Comment devenir un ange

Jean Barbe a été une figure médiatique assez importante pour moi dans ma fraîche jeunesse. Quand tu étudies en «comm.» à l’UQAM fin 80 début 90, lire sa chronique chaque jeudi dès que le Voir est dans les présentoirs, c’est un must. (Ah! les belles années du Voir : Barbe rédacteur en chef, Martineau à la chronique médias et Saulnier à la musique…) On retrouve maintenant Jean Barbe recyclé en romancier et directeur de l’édition chez Leméac. On peut dire qu’il est en territoire connu, car nul doute qu’il sait écrire et très bien à part ça. Je le soupçonne même d’aimer se lire, mais on ne peut pas vraiment lui reprocher.

Comment devenir un ange, est un livre sur l’espoir. La preuve qu’on peut toujours s’en sortir même si tout s’écroule autour de soi. Mettons que c’est un peu simplifié, mais en gros c’est ce que ça raconte. La force de l’amitié, la détresse des uns, le dévouement des autres, un beau portrait du genre humain qui s’étale sur 20 ans. Le reproche que je peux lui faire toutefois, sans vouloir niveler par le bas, c’est ce côté intello qui fait tellement, mais tellement Barbesque que s’en est presque comique parfois. Ça n’a nullement nuit à mon intérêt pour cette belle histoire, sauf que fidèle à ses chroniques du temps, il part sur des envolées lyriques qui personnellement me font décrocher mais qui plaisent sûrement à d’autres.
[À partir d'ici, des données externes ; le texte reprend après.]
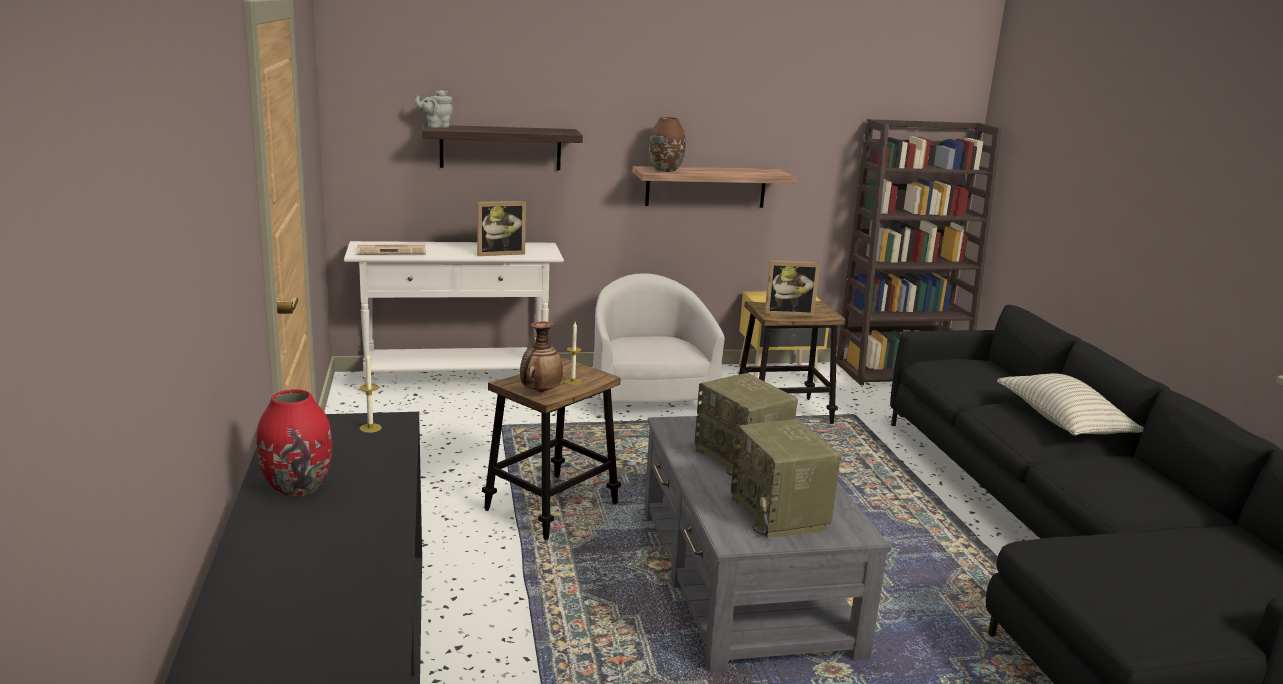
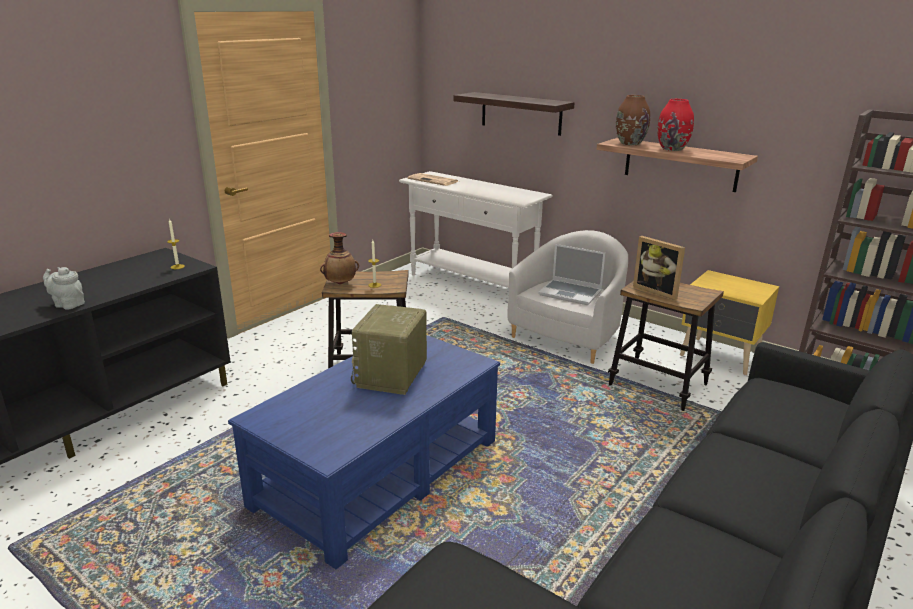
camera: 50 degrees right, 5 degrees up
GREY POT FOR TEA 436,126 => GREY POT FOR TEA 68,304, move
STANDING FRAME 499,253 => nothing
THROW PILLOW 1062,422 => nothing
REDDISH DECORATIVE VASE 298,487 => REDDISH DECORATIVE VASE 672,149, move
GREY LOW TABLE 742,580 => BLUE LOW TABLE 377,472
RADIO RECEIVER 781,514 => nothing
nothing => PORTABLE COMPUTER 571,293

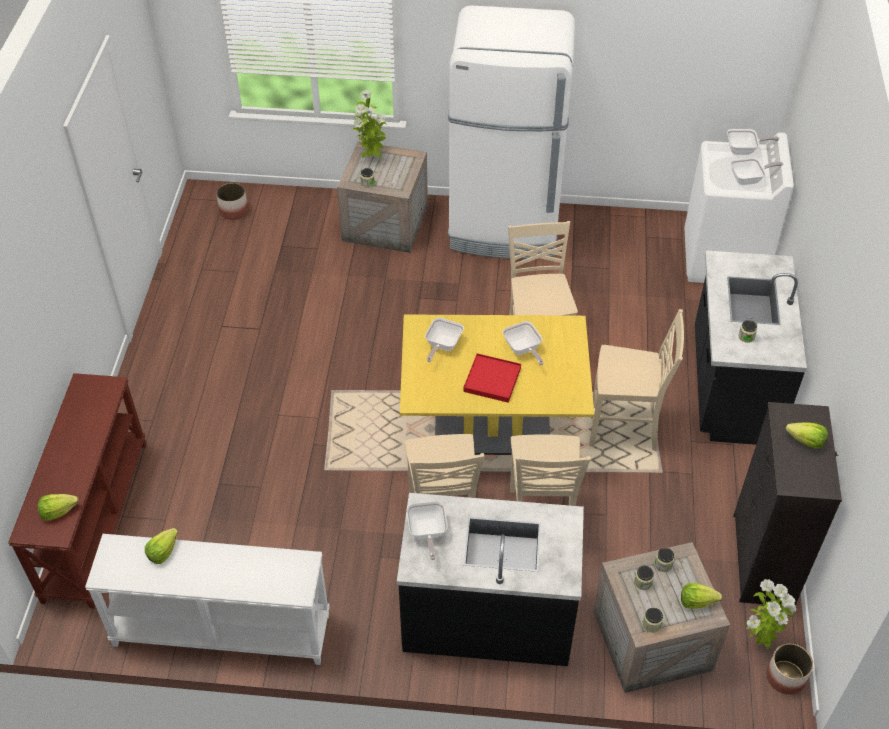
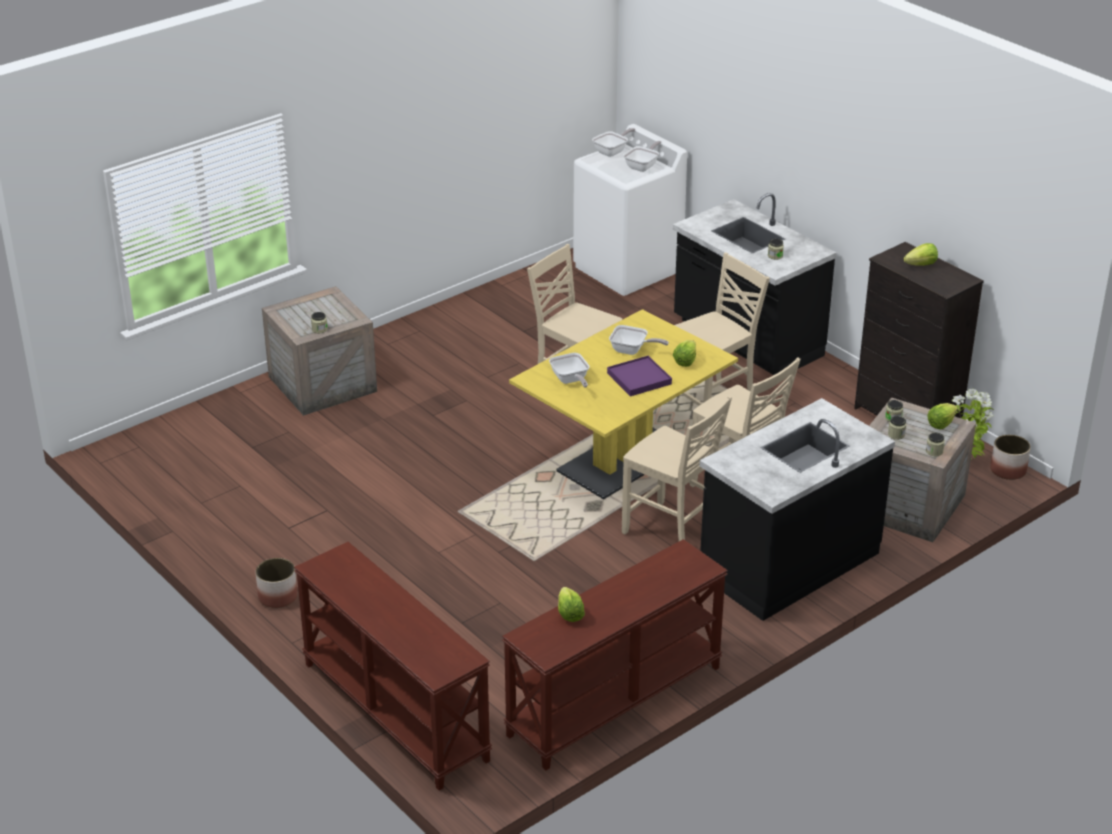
camera: 45 degrees left, 15 degrees down
WHITISH FRIDGE 505,229 => nothing
HOUSEPLANT 371,158 => nothing
PLANT POT 234,211 => PLANT POT 278,596, move
REDDISH TRAY 492,380 => PURPLE-COLOURED TRAY 639,378
LETTUCE HEAD 58,511 => LETTUCE HEAD 685,361, move
SKILLET 427,533 => nothing
WHITISH HALL TABLE 221,631 => BROWNISH HALL TABLE 615,702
Contrairement à ce que le titre pourrait nous faire croire, Comment devenir un ange n’est pas à proprement parler une suite à Comment devenir un monstre qui s’est mérité le Prix des Libraires en 2004. Il s’agit plutôt d’un regard différent sur l’espèce humaine, ce dernier semble-t-il s’attardait au côté sombre de la force… Il sera d’ailleurs défendu par Lucie Laurier dans la prochaine édition du Combat des livres dont j’ai parlé la semaine dernière. Qu’il gagne le combat ou non, nul doute que l’ange m’a donné le goût de me plonger dans le monstre.